D : Je ne sais pas s’il faut vraiment mettre l’accent sur la révolution des mœurs. Je ne suis pas sûr que ce soit uniquement pour que Daniel Cohn-Bendit et ses copains entrent dans la chambre des filles à Nanterre que 10 millions de travailleurs se sont mis en grève. Aujourd’hui, ce que l’on combat c’est le démantèlement du service public. Et c’est pour ça qu’il faut converger.
R : J’ai le sentiment que les jeunes avaient une sorte d’idéal. Ils croyaient en l’avenir, avaient envie de vivre autrement. J’ai l’impression que notre génération ne croit plus en grand-chose. On est inquiet pour notre avenir, c’est la grande différence. Sans compter que le climat était plus apaisé qu’aujourd’hui. Ceux qui pensent pouvoir rééditer mai 68 se font de faux espoirs.
R.P. : Ce qui a progressé avec le capitalisme, c’est la précarité et l’émiettement total des situations. La classe ouvrière est moins regroupée qu’autrefois. D’un autre côté, on se rend compte que la lutte des classes existe, que la baisse tendancielle du taux de profit aussi, et que les inégalités se creusent de plus en plus. Il se peut que ça se regroupe à un moment donné. Car le ras-le-bol est là. Marx a dit que les évènements historiques se reproduisent toujours mais pas exactement pareil. La première fois, c’est une tragédie, la deuxième une farce. Mais attention aux débordements qui peuvent entraîner un retour de boomerang. On l’a déjà vu par le passé plusieurs fois. Ça pourrait arriver de nouveau.

 

 

Liberté
R : Le contexte sociétal a changé : en 68, le slogan, était « il est interdit d’interdire ». Aujourd’hui, on assiste au phénomène inverse : un désir de retrouver de la sécurité, des limites, des frontières dans tous les domaines, social, économique, culturel. On interdit absolument tout, dans tous les domaines, de boire, de fumer, de conduire trop vite. Ce serait donc plutôt « il est interdit de ne pas interdire ». Du coup, on ne sait plus vraiment où commence notre liberté. C’est assez déstabilisant. On est passé d’un excès à l’autre. L’erreur de 68 a été de faire croire que les contraintes, que l’autorité, les règles, c’était mal.
C : Je me sens libre.

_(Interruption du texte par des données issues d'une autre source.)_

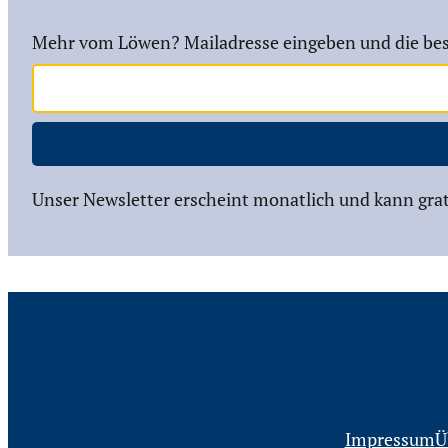
Mehr vom Löwen? Mailadresse eingeben und die bes
Unser Newsletter erscheint monatlich und kann grat
Impressum
Ü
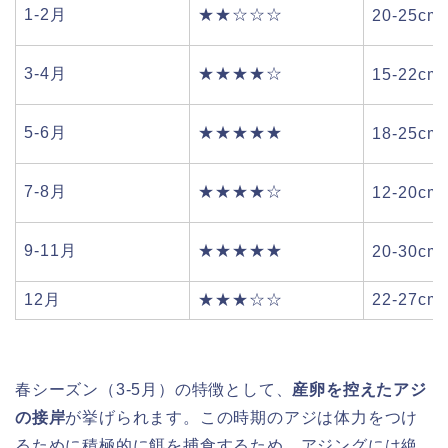
1-2月
★★☆☆☆
20-25cm
3-4月
★★★★☆
15-22cm
5-6月
★★★★★
18-25cm
7-8月
★★★★☆
12-20cm
9-11月
★★★★★
20-30cm
12月
★★★☆☆
22-27cm
春シーズン（3-5月）の特徴として、
産卵を控えたアジ
の接岸
が挙げられます。この時期のアジは体力をつけ
るために積極的に餌を捕食するため、アジングには絶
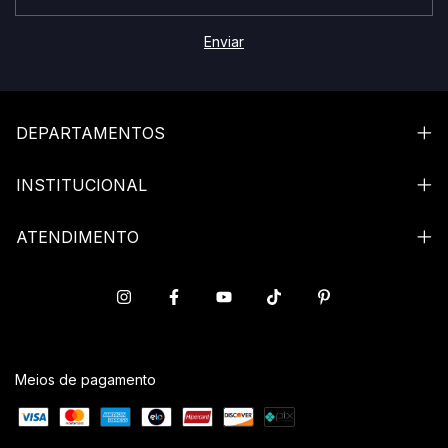
DEPARTAMENTOS
INSTITUCIONAL
ATENDIMENTO
Meios de pagamento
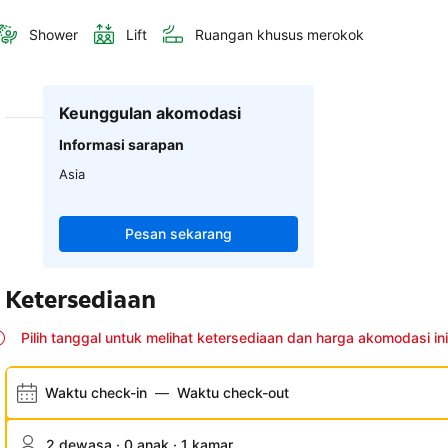
Shower
Lift
Ruangan khusus merokok
Keunggulan akomodasi
Informasi sarapan
Asia
Pesan sekarang
Ketersediaan
Pilih tanggal untuk melihat ketersediaan dan harga akomodasi ini
Waktu check-in
—
Waktu check-out
2 dewasa · 0 anak · 1 kamar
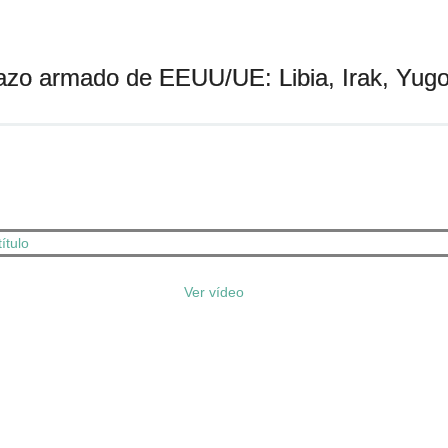
zo armado de EEUU/UE: Libia, Irak, Yugo
Ver vídeo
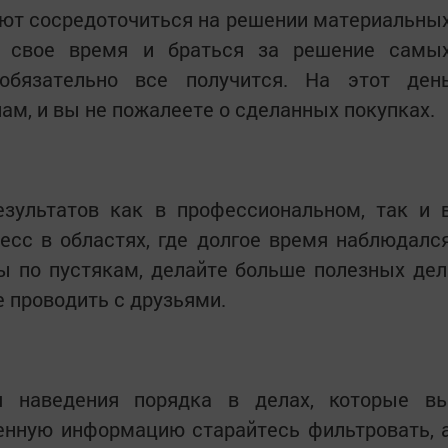
уют сосредоточиться на решении материальны
ть свое время и браться за решение самы
обязательно все получится. На этот ден
ам, и вы не пожалеете о сделанных покупках.
езультатов как в профессиональном, так и 
есс в областях, где долгое время наблюдалс
ы по пустякам, делайте больше полезных дел
 проводить с друзьями.
я наведения порядка в делах, которые в
енную информацию старайтесь фильтровать, 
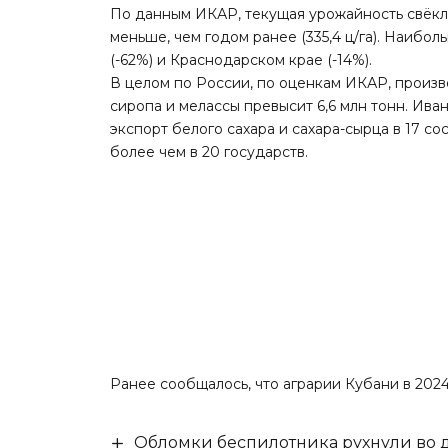
По данным ИКАР, текущая урожайность свёклы 
меньше, чем годом ранее (335,4 ц/га). Наиб
(-62%) и Краснодарском крае (-14%).
В целом по России, по оценкам ИКАР, произв
сиропа и мелассы превысит 6,6 млн тонн. Ива
экспорт белого сахара и сахара-сырца в 17 с
более чем в 20 государств.
Ранее сообщалось, что аграрии Кубани в 202
Обломки беспилотника рухнули во д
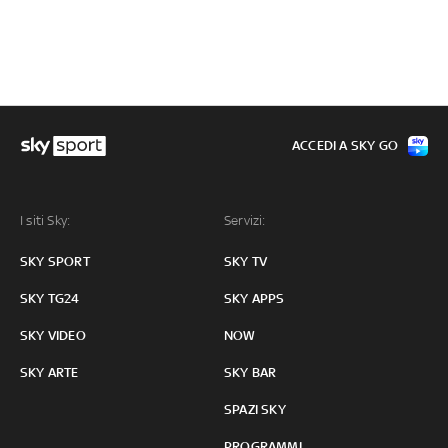
ACCEDI A SKY GO
I siti Sky:
Servizi:
SKY SPORT
SKY TV
SKY TG24
SKY APPS
SKY VIDEO
NOW
SKY ARTE
SKY BAR
SPAZI SKY
PROGRAMMI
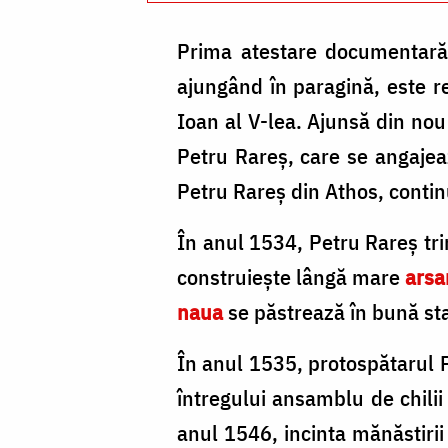
Prima atestare documentară d
ajungând în paragină, este ref
Ioan al V-lea. Ajunsă din nou
Petru Rareş, care se angajeaz
Petru Rareş din Athos, contin
În anul 1534, Petru Rareş tri
construieşte lângă mare
arsa
naua
se păstrează în bună sta
În anul 1535, protospătarul P
întregului ansamblu de chilii
anul 1546, incinta mănăstirii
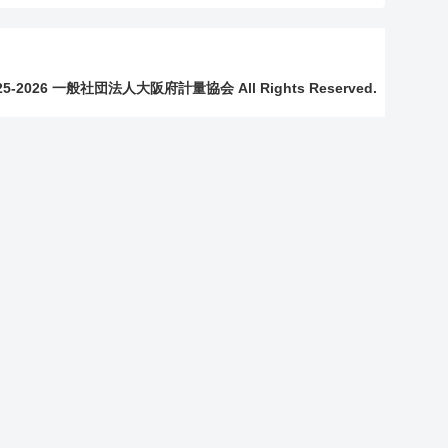
2025-2026 一般社団法人大阪府計量協会 All Rights Reserved.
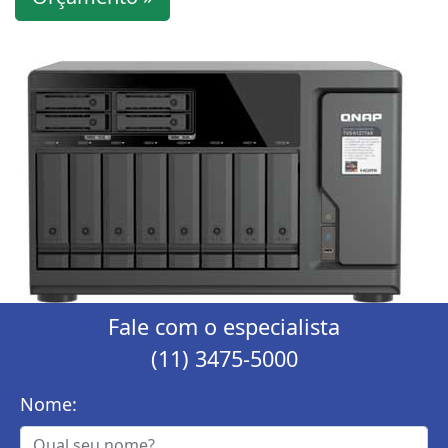
Fale com o especialista
(11) 3475-5000
Nome:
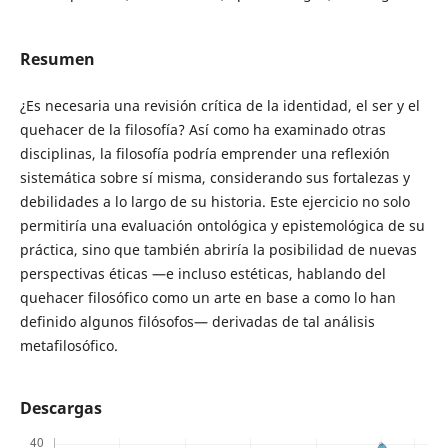
Resumen
¿Es necesaria una revisión crítica de la identidad, el ser y el
quehacer de la filosofía? Así como ha examinado otras
disciplinas, la filosofía podría emprender una reflexión
sistemática sobre sí misma, considerando sus fortalezas y
debilidades a lo largo de su historia. Este ejercicio no solo
permitiría una evaluación ontológica y epistemológica de su
práctica, sino que también abriría la posibilidad de nuevas
perspectivas éticas —e incluso estéticas, hablando del
quehacer filosófico como un arte en base a como lo han
definido algunos filósofos— derivadas de tal análisis
metafilosófico.
Descargas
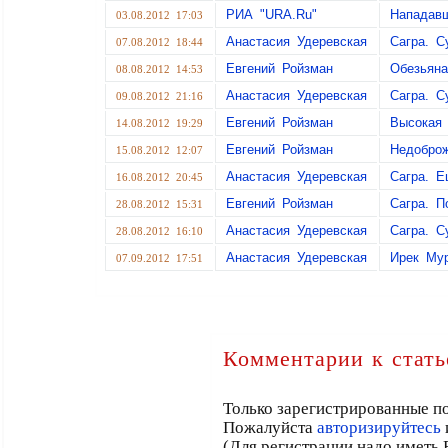
РИА "URA.Ru"
Нападавш
03.08.2012 17:03
Анастасия Удеревская
Сагра. С
07.08.2012 18:44
Евгений Ройзман
Обезьяна
08.08.2012 14:53
Анастасия Удеревская
Сагра. С
09.08.2012 21:16
Евгений Ройзман
Высокая 
14.08.2012 19:29
Евгений Ройзман
Недоброж
15.08.2012 12:07
Анастасия Удеревская
Сагра. Е
16.08.2012 20:45
Евгений Ройзман
Сагра. П
28.08.2012 15:31
Анастасия Удеревская
Сагра. С
28.08.2012 16:10
Анастасия Удеревская
Ирек Мур
07.09.2012 17:51
Комментарии к стать
Только зарегистрированные по
Пожалуйста
авторизируйтесь
(Для регистрации надо иметь 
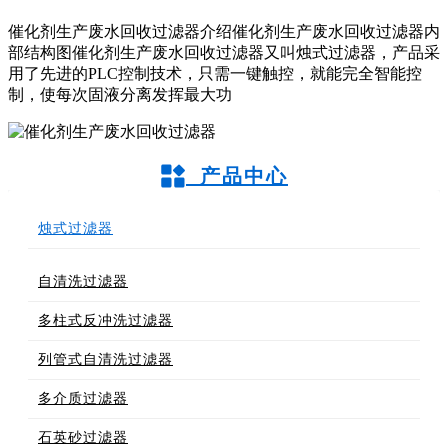
催化剂生产废水回收过滤器介绍催化剂生产废水回收过滤器内
部结构图催化剂生产废水回收过滤器又叫烛式过滤器，产品采
用了先进的PLC控制技术，只需一键触控，就能完全智能控
制，使每次固液分离发挥最大功
产品中心
烛式过滤器
自清洗过滤器
多柱式反冲洗过滤器
列管式自清洗过滤器
多介质过滤器
石英砂过滤器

Il y a des règles qui sont, à mon sens, logiques. Ne plus avoir le droit de boire sur la place publique, mettre une limitation de vitesse, en soi, ça entrave la liberté, mais est-ce que cela n’est pas une bonne chose ? C’est aussi une manière de protéger la société.
D : La norme garantit l’intégrité du collectif. Il a besoin d’être balisé, précisément parce qu’il est fragile. Donc il faut garantir sa sécurité. Faire tout ce que l’on veut sans se préoccuper des conséquences, ce n’est pas possible en France, et c’est tant mieux. Je crois que la liberté est mieux garantie en France qu’ailleurs. Mais cela ne veut pas dire qu’elle est acquise, loin s’en faut.